**REQUIRED ACTION**: Write out, exactly as they stand, the line containing "I need the bounding box for the fire" and all subsequent lines up to and including the final line of the records.

**DATASET ENTRIES**:

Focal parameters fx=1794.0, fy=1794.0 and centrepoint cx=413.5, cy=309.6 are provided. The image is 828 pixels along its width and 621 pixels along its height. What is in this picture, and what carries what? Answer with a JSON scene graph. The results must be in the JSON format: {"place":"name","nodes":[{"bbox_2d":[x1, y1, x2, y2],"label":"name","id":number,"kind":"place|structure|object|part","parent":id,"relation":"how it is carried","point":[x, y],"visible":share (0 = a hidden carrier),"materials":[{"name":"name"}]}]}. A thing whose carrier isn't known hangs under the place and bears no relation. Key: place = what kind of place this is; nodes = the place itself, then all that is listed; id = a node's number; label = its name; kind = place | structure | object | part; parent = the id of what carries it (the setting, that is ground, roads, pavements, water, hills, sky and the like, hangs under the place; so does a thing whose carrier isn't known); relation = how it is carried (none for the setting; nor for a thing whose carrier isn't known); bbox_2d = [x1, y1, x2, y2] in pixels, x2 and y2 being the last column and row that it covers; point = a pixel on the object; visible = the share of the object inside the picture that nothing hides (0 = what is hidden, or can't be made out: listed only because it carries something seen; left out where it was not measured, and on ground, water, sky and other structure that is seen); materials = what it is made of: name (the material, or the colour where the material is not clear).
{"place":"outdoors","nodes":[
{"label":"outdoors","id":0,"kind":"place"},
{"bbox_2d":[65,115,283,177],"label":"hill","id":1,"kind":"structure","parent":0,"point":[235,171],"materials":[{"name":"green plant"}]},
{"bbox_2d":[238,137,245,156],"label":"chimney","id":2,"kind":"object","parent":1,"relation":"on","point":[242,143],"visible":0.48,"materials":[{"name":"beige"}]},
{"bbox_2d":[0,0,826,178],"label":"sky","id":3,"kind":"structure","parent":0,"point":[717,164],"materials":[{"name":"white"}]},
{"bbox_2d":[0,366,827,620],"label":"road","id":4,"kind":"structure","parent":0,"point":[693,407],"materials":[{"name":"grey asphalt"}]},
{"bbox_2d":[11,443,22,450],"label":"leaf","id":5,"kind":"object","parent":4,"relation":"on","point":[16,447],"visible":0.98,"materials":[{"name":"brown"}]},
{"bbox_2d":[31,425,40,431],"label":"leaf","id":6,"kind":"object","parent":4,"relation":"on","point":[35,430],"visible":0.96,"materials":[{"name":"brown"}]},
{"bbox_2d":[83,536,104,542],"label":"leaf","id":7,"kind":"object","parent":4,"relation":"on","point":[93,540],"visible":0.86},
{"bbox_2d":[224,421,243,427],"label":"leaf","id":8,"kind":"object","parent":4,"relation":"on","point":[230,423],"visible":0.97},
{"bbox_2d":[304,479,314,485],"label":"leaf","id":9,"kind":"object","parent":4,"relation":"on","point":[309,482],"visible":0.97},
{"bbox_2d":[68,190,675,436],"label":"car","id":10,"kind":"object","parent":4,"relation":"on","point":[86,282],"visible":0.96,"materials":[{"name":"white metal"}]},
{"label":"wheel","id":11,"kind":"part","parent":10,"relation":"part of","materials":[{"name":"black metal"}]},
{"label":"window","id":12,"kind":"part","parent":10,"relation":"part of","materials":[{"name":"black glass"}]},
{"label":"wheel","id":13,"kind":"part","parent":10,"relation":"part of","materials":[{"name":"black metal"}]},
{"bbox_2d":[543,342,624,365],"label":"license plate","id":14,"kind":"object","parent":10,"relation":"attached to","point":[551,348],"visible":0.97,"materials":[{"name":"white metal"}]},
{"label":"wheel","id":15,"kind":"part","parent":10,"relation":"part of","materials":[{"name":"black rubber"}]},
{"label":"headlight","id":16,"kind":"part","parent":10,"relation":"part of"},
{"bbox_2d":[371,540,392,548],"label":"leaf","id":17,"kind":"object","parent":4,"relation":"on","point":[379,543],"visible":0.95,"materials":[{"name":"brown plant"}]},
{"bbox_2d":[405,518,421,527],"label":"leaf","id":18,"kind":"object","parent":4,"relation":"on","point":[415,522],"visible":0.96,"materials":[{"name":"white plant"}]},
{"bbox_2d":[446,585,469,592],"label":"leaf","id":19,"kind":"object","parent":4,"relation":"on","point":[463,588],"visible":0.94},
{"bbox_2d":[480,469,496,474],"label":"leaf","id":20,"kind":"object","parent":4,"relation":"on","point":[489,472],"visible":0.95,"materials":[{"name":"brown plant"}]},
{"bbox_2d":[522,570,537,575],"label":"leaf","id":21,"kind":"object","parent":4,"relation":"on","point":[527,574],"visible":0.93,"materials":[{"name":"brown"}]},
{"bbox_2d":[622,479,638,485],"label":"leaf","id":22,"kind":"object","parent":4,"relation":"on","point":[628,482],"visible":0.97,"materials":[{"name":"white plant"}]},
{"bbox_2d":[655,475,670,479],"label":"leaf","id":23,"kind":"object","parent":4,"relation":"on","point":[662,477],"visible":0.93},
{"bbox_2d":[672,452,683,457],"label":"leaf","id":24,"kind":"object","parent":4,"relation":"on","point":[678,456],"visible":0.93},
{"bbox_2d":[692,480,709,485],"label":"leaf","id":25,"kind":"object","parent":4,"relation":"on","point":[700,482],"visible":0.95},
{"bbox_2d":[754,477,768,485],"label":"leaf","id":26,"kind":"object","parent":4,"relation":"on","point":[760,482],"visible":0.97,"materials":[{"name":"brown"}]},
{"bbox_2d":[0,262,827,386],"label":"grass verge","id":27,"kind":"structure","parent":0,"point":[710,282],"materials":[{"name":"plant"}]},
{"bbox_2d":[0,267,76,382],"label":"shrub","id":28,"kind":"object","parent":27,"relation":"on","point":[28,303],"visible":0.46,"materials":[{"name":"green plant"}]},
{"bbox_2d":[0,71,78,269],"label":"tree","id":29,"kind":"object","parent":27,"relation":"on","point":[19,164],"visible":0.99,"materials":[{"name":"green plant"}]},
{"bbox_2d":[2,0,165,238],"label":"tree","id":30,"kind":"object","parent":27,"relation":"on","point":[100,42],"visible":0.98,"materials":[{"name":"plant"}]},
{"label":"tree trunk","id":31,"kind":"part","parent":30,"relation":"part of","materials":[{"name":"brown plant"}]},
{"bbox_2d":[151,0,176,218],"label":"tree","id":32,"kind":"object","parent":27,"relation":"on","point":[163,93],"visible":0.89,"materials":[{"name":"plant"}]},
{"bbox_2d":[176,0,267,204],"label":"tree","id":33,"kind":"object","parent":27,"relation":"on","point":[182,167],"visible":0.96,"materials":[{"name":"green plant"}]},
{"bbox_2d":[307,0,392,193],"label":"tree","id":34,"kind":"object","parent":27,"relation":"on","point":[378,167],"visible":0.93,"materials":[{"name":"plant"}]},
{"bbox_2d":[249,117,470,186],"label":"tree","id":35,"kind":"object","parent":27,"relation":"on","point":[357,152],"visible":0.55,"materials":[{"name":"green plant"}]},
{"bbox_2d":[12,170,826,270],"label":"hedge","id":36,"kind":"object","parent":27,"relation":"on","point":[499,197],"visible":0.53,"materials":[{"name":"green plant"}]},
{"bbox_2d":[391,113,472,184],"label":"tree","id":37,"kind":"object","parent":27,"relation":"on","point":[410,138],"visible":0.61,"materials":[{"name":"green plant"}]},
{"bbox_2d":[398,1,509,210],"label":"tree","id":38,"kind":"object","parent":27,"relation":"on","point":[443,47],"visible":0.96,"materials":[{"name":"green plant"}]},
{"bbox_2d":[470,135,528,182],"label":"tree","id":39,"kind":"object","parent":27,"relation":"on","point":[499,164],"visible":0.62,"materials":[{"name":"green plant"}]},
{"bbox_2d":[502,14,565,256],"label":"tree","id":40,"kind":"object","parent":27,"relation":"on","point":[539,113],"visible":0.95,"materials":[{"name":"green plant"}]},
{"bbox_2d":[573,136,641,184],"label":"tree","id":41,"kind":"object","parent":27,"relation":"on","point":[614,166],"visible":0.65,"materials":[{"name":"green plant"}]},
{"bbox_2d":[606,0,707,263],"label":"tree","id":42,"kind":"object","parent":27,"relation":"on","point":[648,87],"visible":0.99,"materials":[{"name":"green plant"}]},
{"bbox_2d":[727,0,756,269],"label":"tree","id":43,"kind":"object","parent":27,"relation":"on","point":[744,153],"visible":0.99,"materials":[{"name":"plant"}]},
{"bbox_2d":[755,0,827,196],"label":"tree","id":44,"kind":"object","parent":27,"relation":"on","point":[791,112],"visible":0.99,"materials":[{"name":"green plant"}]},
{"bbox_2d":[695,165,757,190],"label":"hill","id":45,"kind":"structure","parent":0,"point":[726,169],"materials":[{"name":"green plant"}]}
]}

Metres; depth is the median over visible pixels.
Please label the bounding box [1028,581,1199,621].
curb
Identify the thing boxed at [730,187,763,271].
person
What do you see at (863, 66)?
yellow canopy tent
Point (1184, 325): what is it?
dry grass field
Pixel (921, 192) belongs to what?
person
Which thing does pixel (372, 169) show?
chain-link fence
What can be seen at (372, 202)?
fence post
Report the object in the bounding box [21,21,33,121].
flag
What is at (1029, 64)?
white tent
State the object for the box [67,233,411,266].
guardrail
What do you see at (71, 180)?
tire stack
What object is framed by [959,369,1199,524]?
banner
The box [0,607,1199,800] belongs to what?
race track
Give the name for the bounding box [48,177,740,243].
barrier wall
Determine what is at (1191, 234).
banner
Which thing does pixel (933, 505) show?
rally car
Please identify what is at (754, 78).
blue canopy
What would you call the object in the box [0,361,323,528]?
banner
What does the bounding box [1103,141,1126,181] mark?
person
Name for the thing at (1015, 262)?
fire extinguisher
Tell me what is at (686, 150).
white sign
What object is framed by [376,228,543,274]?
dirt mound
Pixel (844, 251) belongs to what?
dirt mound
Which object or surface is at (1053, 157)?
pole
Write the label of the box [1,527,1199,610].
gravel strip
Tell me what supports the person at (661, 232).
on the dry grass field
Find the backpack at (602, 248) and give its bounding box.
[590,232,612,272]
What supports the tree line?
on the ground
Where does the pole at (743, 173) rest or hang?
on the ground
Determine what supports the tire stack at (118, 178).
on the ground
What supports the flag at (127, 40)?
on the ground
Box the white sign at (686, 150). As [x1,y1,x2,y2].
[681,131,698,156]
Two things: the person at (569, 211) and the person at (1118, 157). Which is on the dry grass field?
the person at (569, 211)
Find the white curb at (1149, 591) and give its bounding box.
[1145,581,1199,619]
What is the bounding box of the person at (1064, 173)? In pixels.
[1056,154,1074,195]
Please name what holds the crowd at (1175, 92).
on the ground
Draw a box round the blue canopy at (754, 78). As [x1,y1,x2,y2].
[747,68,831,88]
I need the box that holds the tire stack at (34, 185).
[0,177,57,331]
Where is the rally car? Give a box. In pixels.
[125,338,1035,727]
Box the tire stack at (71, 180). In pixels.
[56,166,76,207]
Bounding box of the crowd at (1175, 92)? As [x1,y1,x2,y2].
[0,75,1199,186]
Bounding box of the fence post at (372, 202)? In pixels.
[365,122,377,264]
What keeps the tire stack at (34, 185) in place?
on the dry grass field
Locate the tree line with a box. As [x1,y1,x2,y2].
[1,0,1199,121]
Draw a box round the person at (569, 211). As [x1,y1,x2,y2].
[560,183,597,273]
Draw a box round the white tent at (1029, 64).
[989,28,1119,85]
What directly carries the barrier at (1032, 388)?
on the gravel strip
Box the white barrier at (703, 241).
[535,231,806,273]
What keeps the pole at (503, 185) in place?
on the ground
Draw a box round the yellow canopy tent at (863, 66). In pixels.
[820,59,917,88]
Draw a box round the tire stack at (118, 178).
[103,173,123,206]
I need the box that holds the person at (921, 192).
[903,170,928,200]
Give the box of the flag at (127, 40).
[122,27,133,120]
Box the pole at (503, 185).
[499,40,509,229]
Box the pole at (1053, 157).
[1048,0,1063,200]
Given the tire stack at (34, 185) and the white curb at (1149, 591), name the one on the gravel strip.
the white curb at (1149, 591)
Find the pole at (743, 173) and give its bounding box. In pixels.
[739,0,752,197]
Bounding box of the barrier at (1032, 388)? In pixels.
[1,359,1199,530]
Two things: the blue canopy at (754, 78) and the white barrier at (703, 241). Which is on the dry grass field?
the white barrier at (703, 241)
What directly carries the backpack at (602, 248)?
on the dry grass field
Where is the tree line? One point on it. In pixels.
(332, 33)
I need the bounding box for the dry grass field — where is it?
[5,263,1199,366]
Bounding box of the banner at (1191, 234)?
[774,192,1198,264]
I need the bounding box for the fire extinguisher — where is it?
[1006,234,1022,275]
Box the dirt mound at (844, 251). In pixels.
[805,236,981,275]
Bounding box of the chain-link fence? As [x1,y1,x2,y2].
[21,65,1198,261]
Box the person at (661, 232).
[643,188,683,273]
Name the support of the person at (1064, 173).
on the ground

**SOLVED EXERCISE**:
I need the bounding box for the fire extinguisher — where is it?
[1006,234,1022,275]
Box the dirt mound at (844, 251). In pixels.
[805,236,981,275]
Bounding box of the chain-link fence? As [x1,y1,x2,y2].
[21,65,1198,261]
Box the person at (661, 232).
[643,188,683,273]
Name the support of the person at (1064, 173).
on the ground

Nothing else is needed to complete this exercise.